The discovery of a distinct genetic driver for RPD has several important clinical and research implications:
1. Genetic Heterogeneity of AMD: AMD is not a uniform disease but a spectrum of conditions with different genetic and biological mechanisms. RPD-associated AMD represents a distinct subtype with unique genetic risk factors.
2. Enhanced Risk Stratification: Incorporating RPD status and chromosome 10 genotyping into clinical assessments could enable earlier detection and personalized monitoring for patients at high risk of aggressive AMD progression.
3. New Therapeutic Targets: Since RPD-associated AMD may not involve the traditional immune or complement pathways, therapies designed to target these pathways may be less effective. The involvement of HTRA1-AS1 and other non-coding RNA elements suggests new molecular targets for treatment development.
4. Refinement of Classification Systems: Current AMD classifications and risk calculators may need updating to include RPD status and chromosome 10 genotype, allowing clinicians to better predict disease progression and tailor treatment plans.
5. Understanding Treatment Response: The presence of RPD has been correlated with poorer outcomes in conventional AMD therapies. Understanding the genetic underpinnings may help explain this variability and guide more effective, personalized interventions.
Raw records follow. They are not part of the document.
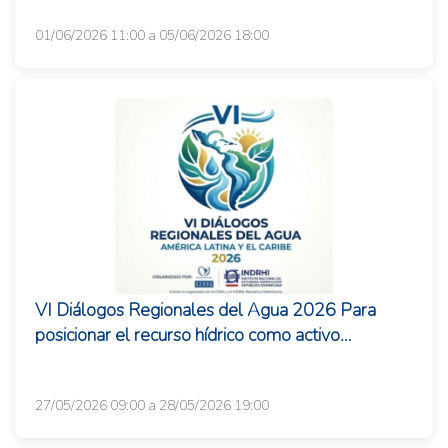
01/06/2026 11:00 a 05/06/2026 18:00
VI Diálogos Regionales del Agua 2026 Para
posicionar el recurso hídrico como activo
estratégico del desarrollo sosten...
27/05/2026 09:00 a 28/05/2026 19:00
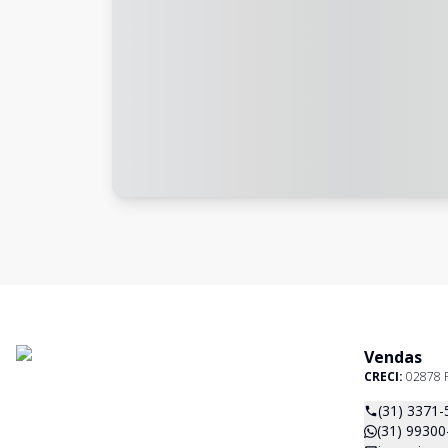
Vendas
CRECI:
02878 
(31) 3371-
(31) 99300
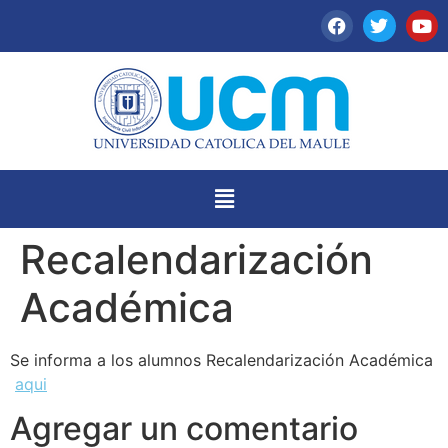
Recalendarización
Académica
Se informa a los alumnos Recalendarización Académica
aqui
Agregar un comentario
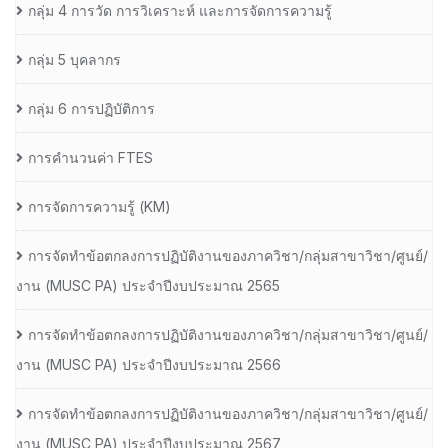
กลุ่ม 4 การวัด การวิเคราะห์ และการจัดการความรู้
กลุ่ม 5 บุคลากร
กลุ่ม 6 การปฏิบัติการ
การคำนวนค่า FTES
การจัดการความรู้ (KM)
การจัดทำข้อตกลงการปฏิบัติงานของภาควิชา/กลุ่มสาขาวิชา/ศูนย์/
งาน (MUSC PA) ประจำปีงบประมาณ 2565
การจัดทำข้อตกลงการปฏิบัติงานของภาควิชา/กลุ่มสาขาวิชา/ศูนย์/
งาน (MUSC PA) ประจำปีงบประมาณ 2566
การจัดทำข้อตกลงการปฏิบัติงานของภาควิชา/กลุ่มสาขาวิชา/ศูนย์/
งาน (MUSC PA) ประจำปีงบประมาณ 2567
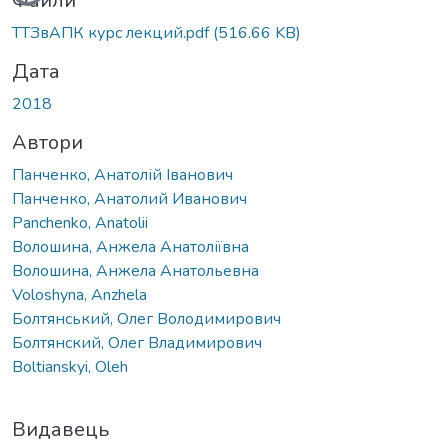
Файли
ТТЗвАПК курс лекций.pdf
(516.66 KB)
Дата
2018
Автори
Панченко, Анатолій Іванович
Панченко, Анатолий Иванович
Panchenko, Anatolii
Волошина, Анжела Анатоліївна
Волошина, Анжела Анатольевна
Voloshyna, Anzhela
Болтянський, Олег Володимирович
Болтянский, Олег Владимирович
Boltianskyi, Oleh
Видавець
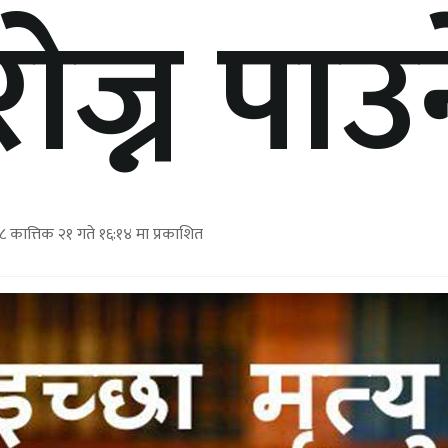
 रोज्न पाउ
ात्तिक २१ गते १६:१४ मा प्रकाशित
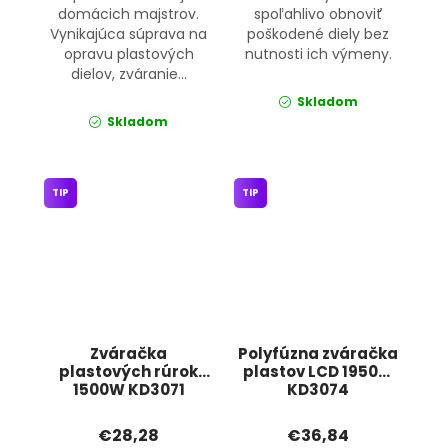
domácich majstrov.
spoľahlivo obnoviť
Vynikajúca súprava na
poškodené diely bez
opravu plastových
nutnosti ich výmeny.
dielov, zváranie...
Skladom
Skladom
TIP
TIP
Zváračka
Polyfúzna zváračka
plastových rúrok
plastov LCD 1950W
1500W KD3071
KD3074
KRAFT&DELE
KRAFT&amp;DELE
€28,28
€36,84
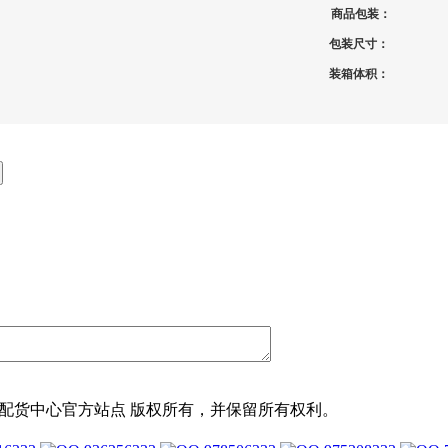
商品包装：
包装尺寸：
装箱体积：
2元店配货中心官方站点 版权所有，并保留所有权利。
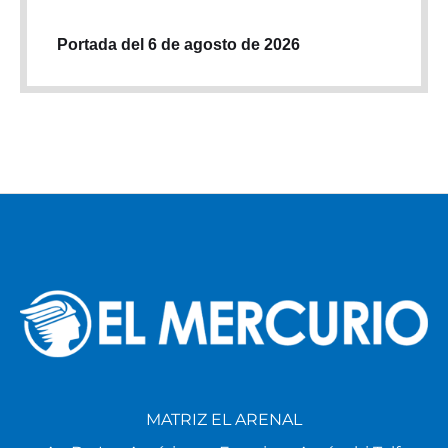
Portada del 6 de agosto de 2026
MATRIZ EL ARENAL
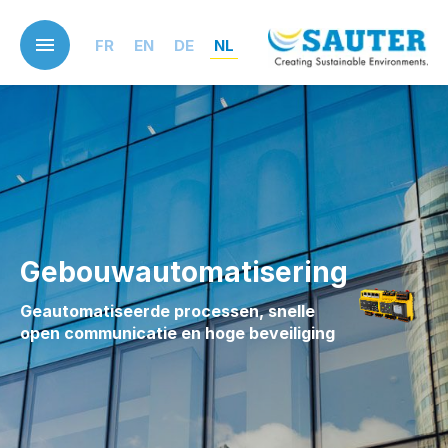
Skip
to
FR
EN
DE
NL
main
content
Gebouwautomatisering
Geautomatiseerde processen, snelle
open communicatie en hoge beveiliging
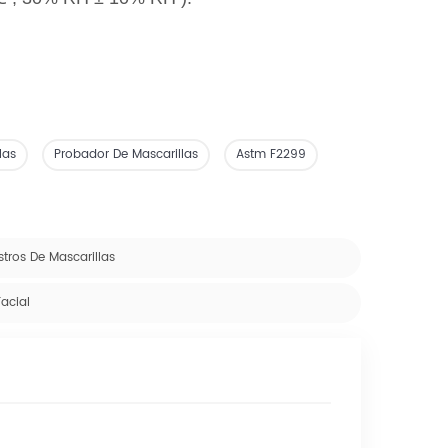
las
Probador De Mascarillas
Astm F2299
tros De Mascarillas
Facial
Previous studies have identified multiple AMD-associated loci, primarily on Chromosome 1, including genes involved in complement regulation. Rare variants in immune pathway genes such as C8-alpha and C8-beta may destabilize the complement membrane attack complex, contributing to chronic retinal inflammation. Additionally, lipid metabolism genes such as LIPC, CETP, LPL, and ABCA1 have been implicated in sub-retinal lipid accumulation and disease progression.
Despite these insights, the rapid progression seen in RPD-related AMD was not fully explained, making the identification of Chromosome 10 variants particularly significant in understanding disease heterogeneity.
Despite these advances, several questions remain:
Mechanistic Insights: How exactly do chromosome 10 variants and HTRA1-AS1 contribute to RPD formation and retinal thinning? Understanding the biological mechanisms is critical for therapeutic development.
Population Diversity: The current study largely examined individuals of European ancestry. Research is needed to determine whether these findings hold true across diverse ethnic populations.
Clinical Translation: Longitudinal studies are required to quantify how well chromosome 10 genotyping predicts progression to advanced AMD and to evaluate whether early detection can improve outcomes.
Therapeutic Development: The identification of new genetic pathways opens possibilities for RNA-based therapies, gene therapy, or pharmacological interventions targeting retinal structural integrity.
The discovery of chromosome 10 variants as a major genetic driver of RPD represents a paradigm shift in our understanding of AMD. Rather than a singular disease process, AMD emerges as a collection of genetically and biologically distinct conditions.
This knowledge offers hope for more precise risk prediction, subtype-specific monitoring, and the development of targeted therapies. By integrating genetic insights with advanced retinal imaging, clinicians and researchers can better identify patients at high risk for severe disease and work toward interventions that prevent or slow vision loss.
As research continues, the genetic landscape of AMD will become increasingly clear, allowing for a future in which vision loss is not an inevitable consequence of age, but a preventable and manageable condition guided by personalized medicine.